Я пыталась навязать версию дома, которая не соответствовала моей реальной жизни. Моим детям было 13 и 14 лет — еще годы до того, как они начнут жить самостоятельно, но достаточно близко, чтобы я начала улавливать пустоту, которую они оставят в моей жизни и нашей квартире. Часть меня тихо готовилась к тому будущему, представляя себе элегантную гостиную, которую я создам, когда ночные репетиции группы и полуночные начос из микроволновки не будут частью повседневного уравнения моего дома. Сломанный диван заставил задаться вопросом: как бы это выглядело — отложить свои амбиции и вместо этого встретить свою семью там, где мы были?
На следующий день я позвонила в компанию по вывозу хлама. Затем я сбегала в Costco за туалетной бумагой и вернулась домой с модульным диваном, который мы с любовью стали называть большая девочка.
Большая девочка нарушает каждый принцип дизайна, который я когда-то считала священным, и поглотила гостиную, которую я так тщательно обустраивала. Полиэстеровая ткань ничего не делает для возвышения нашего жилого пространства. Пуфик выдается так далеко и так широко, что мне пришлось отодвинуть мой любимый плетеный стул West Elm Savannah на два фута назад. Теперь он втиснут в угол комнаты, блокируя мой путь к торшеру — основному источнику освещения в комнате — так что мы смирились с тем, что оставляем лампу включенной все время. Мой резной журнальный столик из мангового дерева втиснут в U-образный изгиб секции, потерянный среди серой массы из микрофибры.
Он отказывается от стилизации. Художественно разложенные вручную тканые пледы исчезают в подушках, как подношения домашним мебельным богам, а декоративные подушки не нужны; диван пришел с восемью собственными, и любые дополнительные падают на пол в кувыркающемся поражении. Съемные чехлы, которые можно стирать в машине, отталкивают пролитое вино и последствия пиццы не более чем расстегиванием и быстрой стиркой. Сначала это немного походило на ловушку: я признала поражение и отдала жизнь, которую хотела, складскому дивану.
Но с тех пор, как большая девочка появилась дома, что-то изменилось. Наша гостиная теперь полностью оправдывает свое название. Наша собака помещает всю свою тушу на одну подушку, и я не беспокоюсь о слюнях или шерсти или о том беспорядке, который она тащит за собой. Кошки превратили один угол дивана в абстрактное искусство. Не беда; я меняю разные секции, перемещая более неприглядные в дальний угол. Каждое воскресенье вечером последние пять недель мои подростки и я раскидывались на глубоком сиденье дивана и смотрели «Сладкий зуб» и «Яму». Недавним субботним утром я проснулась и обнаружила свою дочь и двух ее лучших подруг, запутавшихся в одеялах и спящих до полудня, все трое заполнили каждое доступное пространство на диване — но лишь едва-едва.

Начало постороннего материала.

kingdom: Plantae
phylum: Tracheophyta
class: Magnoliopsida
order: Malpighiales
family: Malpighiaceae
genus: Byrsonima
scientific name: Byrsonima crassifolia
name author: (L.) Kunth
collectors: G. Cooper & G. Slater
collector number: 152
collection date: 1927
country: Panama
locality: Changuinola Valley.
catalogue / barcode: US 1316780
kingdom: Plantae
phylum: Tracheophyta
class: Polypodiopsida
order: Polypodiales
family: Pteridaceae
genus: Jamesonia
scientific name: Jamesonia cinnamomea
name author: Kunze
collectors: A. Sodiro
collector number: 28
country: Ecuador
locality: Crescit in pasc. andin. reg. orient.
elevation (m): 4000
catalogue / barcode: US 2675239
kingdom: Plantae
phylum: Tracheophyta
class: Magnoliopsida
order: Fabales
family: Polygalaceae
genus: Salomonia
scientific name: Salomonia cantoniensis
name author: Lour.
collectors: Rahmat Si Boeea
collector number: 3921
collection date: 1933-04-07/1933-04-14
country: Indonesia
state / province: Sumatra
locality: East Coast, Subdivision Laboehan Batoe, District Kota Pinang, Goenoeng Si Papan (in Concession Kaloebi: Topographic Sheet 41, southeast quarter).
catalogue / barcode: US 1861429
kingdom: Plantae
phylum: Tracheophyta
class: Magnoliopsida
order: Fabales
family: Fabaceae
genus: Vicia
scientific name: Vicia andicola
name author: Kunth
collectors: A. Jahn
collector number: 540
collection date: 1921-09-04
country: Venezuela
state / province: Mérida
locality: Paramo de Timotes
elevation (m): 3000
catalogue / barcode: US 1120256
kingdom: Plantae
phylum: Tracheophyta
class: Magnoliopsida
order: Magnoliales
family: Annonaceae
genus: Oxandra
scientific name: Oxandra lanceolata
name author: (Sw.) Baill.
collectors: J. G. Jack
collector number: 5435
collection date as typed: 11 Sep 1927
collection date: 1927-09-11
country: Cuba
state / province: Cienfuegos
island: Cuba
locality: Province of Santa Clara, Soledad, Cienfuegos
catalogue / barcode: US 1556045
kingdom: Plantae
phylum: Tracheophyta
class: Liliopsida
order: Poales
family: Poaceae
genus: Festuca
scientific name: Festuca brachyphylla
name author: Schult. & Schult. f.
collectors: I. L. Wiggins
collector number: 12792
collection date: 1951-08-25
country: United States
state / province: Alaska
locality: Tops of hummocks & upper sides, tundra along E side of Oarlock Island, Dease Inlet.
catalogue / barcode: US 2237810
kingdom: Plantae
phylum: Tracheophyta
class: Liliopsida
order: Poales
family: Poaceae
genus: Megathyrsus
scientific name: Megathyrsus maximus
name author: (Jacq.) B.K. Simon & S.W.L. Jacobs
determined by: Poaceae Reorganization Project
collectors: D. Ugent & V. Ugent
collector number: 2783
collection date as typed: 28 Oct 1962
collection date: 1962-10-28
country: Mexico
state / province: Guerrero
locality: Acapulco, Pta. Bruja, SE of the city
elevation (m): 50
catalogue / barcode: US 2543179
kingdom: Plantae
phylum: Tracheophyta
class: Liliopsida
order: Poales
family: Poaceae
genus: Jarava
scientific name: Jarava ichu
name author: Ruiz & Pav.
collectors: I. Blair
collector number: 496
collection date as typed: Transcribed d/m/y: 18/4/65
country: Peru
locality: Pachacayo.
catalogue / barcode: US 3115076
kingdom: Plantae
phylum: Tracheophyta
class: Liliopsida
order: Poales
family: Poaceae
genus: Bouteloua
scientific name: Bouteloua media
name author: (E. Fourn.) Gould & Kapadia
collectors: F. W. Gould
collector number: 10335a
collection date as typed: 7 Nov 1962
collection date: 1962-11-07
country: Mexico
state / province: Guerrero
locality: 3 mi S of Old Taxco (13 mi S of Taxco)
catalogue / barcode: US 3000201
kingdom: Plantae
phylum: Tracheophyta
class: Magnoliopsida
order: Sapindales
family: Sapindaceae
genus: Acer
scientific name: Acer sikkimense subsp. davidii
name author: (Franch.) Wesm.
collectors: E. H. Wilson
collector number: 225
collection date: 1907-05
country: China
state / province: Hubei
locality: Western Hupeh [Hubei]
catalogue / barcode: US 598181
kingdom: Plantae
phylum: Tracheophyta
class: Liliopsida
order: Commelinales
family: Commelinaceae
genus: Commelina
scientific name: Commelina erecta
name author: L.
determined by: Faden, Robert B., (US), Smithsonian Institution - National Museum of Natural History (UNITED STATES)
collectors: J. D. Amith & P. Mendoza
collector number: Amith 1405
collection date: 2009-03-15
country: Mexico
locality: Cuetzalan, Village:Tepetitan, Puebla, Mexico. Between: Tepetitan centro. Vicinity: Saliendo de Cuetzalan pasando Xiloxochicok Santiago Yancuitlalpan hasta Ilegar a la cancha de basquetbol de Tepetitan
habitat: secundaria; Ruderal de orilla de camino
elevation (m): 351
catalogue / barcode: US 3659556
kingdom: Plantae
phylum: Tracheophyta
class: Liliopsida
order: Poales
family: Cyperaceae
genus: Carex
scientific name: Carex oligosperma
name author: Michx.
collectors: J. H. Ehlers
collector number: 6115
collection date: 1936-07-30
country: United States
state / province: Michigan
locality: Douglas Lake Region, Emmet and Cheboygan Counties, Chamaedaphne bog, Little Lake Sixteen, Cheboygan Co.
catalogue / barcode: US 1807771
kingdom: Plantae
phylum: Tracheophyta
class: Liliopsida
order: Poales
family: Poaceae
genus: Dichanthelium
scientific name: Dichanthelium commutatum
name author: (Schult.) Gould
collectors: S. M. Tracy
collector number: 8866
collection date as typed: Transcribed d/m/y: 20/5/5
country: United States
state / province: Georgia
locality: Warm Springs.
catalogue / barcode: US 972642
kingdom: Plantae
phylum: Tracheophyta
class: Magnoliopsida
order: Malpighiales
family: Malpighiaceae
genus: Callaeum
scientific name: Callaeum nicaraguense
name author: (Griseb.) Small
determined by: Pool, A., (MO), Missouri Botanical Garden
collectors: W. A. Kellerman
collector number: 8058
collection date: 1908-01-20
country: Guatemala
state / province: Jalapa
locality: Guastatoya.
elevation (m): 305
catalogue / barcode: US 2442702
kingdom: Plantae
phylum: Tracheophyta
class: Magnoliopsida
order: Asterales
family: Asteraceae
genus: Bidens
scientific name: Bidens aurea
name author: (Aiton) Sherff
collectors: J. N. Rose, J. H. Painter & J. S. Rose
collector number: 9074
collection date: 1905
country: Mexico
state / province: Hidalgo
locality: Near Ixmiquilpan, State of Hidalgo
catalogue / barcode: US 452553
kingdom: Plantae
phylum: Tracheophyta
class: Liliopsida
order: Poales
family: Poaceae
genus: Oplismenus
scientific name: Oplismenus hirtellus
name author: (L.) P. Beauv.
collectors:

Этот диван — не диван моей мечты. Это не инвестиционный предмет и не заявление о моем вкусе. Это инструмент для жизни, чисто функциональная сущность. Элегантный, как морской контейнер, он без жалоб поглощает грязные лапы и липкие пальцы.
Есть освобождение в мебели, которая не нуждается в защите. Люди не спрашивают, можно ли им положить ноги. Понятно, что все уже это сделали.